Kemitraan Pemerintah – Swasta Dalam Pembangunan Infrastruktur




I. PENDAHULUAN
Kemitraan merupakan pelibatan swasta oleh pemerintah untuk menyediakan berbagai kebutuhan masyarakat seperti infrastruktur, fasilitas sosial, pelayanan umum di bidang tertentu, dll. Untuk penyediaan barang publik itu pemerintah tidak selalu mampu menyediakannya sendiri, maka diperlukan peran swasta untuk mendukung pemerintah melaksanakan kewajiban publiknya. Dalam penyelenggaraan Infrastructure Summit tahun 2006, kemitraan dengan swasta dalam pengadaan infrastruktur merupakan tujuan utama.
Makalah ini membahas kemitraan pemerintah dan swasta dalam pembangunan infrastruktur. Setelah menguraikan prinsip-prinsip kemitraan pemerintah dan swasta, pembahasan dilanjutkan dengan perkembangan kemitraan pemerintah – swasta, masalah risiko dan penjaminan proyek-proyek infrastruktur, perencanaan program kemitraan pemerintah – swasta, dan arahan pelaksanaan program kemitraan pemerintah – swasta.

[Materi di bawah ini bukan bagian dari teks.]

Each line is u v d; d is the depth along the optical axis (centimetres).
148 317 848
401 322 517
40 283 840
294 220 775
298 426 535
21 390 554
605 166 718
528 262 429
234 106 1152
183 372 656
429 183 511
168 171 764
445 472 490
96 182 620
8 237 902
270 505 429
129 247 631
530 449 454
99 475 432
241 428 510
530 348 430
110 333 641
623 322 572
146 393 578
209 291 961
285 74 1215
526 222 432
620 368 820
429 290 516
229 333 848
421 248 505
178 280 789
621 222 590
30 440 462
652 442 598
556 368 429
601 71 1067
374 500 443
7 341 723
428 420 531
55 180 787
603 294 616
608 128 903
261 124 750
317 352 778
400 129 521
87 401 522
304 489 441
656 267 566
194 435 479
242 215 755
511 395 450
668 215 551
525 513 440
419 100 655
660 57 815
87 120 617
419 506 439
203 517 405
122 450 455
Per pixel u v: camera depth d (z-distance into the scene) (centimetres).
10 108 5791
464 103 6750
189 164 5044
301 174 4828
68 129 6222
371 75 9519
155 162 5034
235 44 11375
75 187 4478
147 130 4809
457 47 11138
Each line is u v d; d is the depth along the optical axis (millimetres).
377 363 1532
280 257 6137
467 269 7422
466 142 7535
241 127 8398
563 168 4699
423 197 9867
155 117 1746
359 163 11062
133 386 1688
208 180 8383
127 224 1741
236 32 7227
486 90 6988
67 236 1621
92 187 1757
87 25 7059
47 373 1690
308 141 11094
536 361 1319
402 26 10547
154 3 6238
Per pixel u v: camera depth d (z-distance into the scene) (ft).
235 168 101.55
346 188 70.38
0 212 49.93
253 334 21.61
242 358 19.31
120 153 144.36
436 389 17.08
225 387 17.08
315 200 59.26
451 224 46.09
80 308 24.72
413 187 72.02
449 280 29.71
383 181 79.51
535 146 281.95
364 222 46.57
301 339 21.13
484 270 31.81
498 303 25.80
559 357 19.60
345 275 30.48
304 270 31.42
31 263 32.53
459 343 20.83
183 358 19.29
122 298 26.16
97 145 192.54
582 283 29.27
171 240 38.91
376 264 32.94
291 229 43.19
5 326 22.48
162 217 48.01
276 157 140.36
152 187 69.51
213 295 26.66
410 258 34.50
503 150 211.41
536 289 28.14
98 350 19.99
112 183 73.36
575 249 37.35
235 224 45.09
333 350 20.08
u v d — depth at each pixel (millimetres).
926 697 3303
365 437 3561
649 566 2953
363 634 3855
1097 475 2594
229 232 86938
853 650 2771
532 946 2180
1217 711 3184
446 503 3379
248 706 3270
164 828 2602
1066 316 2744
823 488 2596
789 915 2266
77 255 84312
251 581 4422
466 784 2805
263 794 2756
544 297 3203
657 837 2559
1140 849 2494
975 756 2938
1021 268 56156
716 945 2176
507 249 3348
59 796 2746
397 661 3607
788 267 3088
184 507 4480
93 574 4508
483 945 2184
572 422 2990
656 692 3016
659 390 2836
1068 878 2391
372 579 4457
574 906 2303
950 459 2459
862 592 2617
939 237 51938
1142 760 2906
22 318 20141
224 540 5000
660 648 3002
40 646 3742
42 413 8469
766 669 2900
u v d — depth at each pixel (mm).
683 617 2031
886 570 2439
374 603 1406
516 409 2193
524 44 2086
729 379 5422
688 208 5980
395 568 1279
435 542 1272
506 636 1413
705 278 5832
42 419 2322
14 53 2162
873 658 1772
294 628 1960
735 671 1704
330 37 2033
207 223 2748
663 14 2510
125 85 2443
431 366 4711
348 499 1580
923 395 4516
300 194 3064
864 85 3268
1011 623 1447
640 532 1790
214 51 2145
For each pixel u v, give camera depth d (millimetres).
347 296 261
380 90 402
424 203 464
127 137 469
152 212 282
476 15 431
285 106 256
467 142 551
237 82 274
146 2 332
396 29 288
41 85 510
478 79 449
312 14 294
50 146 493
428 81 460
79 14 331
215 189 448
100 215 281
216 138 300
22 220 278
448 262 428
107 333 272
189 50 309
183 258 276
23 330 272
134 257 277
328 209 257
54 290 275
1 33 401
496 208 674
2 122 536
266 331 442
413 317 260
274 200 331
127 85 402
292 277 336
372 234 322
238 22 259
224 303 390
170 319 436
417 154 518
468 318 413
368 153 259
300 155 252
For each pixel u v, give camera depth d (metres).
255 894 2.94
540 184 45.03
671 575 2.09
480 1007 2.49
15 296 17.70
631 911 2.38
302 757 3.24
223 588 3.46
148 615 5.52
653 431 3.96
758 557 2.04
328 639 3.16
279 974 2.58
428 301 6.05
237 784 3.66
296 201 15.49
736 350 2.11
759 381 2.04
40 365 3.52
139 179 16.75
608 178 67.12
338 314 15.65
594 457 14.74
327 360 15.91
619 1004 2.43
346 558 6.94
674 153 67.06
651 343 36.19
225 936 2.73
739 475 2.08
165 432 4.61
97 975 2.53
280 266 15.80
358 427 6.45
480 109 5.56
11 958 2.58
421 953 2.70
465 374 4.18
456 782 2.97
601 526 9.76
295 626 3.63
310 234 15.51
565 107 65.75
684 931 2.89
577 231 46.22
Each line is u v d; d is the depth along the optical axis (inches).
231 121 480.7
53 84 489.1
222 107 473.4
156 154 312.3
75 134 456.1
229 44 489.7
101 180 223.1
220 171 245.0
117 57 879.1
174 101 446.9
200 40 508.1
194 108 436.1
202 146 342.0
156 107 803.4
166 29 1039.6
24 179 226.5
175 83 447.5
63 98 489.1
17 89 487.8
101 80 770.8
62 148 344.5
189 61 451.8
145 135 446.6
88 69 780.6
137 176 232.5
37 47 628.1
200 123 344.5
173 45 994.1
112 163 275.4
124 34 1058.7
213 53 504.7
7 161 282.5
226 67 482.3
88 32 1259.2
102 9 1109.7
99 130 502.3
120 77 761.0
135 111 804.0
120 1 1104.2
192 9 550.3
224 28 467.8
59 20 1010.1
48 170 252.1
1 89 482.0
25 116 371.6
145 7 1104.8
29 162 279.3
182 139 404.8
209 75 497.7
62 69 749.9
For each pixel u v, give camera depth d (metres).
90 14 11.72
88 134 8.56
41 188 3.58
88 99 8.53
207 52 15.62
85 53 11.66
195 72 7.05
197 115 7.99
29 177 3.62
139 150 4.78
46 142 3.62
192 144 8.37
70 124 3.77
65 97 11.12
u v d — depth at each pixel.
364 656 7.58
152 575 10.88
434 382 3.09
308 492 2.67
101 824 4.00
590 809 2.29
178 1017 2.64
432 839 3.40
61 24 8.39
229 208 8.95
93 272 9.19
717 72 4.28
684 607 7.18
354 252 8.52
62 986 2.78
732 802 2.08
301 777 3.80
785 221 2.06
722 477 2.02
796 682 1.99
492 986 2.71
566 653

II. KERANGKA TEORITIS KEMITRAAN PEMERINTAH – SWASTA
Partisipasi mitra swasta sangat diharapkan oleh pemerintah karena untuk membiayai pembangunan infrastruktur nasional yang mencapai 145 miliar dolar AS, hanya 17 persen yang sanggup dibiayai oleh pemerintah melalui APBN dan APBD. Dana APBN dan APBD yang dialokasikan untuk pembenahan infrastruktur telah banyak namun kebutuhan dana masih besar karena wilayah yang sangat luas.
Jika kebutuhan infrastruktur di semua daerah dilayani serempak, maka akan dibutuhkan dana puluhan triliun rupiah. Sedangkan pemerintah memiliki dana yang sangat terbatas. Dalam keterbatasan tersebut, pemerintah harus membiayai juga sektor lain yang juga sangat vital, seperti pendidikan dan kesehatan. Untuk tahun 2007, anggaran untuk pembangunan dan pemeliharaan jalan yang dialokasikan dalam APBN hanya Rp 9,8 triliun. Penyediaan dana itu hanya sedikit dapat mengurangi jalan yang rusak berat. Kemitraan dengan swasta diharapkan menjadi solusi masalah ini.
Kekurangan infrastruktur diatasi dengaan mengundang investor asing menanamkan modalnya. Investor asing akan bersedia menanamkan modalnya jika tidak ada hambatan untuk mengimplementasikannya. Untuk itu pemerintah perlu menjamin bahwa proyek infrastruktur yang ditawarkan siap untuk direalisasikan. Pemerintah perlu memberikan informasi mutakhir yang diperlukan calon investor, seperti daftar proyek siap, peraturan dan jaminan hukum, ketentuan menyangkut kepastian usaha, perpajakan, perburuhan, dan lain-lain.
Dalam kemitraan antara pemerintah dan swasta, manfaat bagi kedua pihak yang diharapkan adalah:
· Penghematan biaya, melalui penyatuan jasa-jasa pelayanan
· Berbagi risiko, swasta ikut menanggung risiko
· Peningkatan standar pelayanan, melalui inovasi
· Peningkatan pendapatan, dari penyediaan jasa layanan baru
· Pelayanan yang lebih efisien, dalam hal waktu dan atau biaya
· Manfaat ekonomi, dalam hal penyerapan tenaga kerja, dll.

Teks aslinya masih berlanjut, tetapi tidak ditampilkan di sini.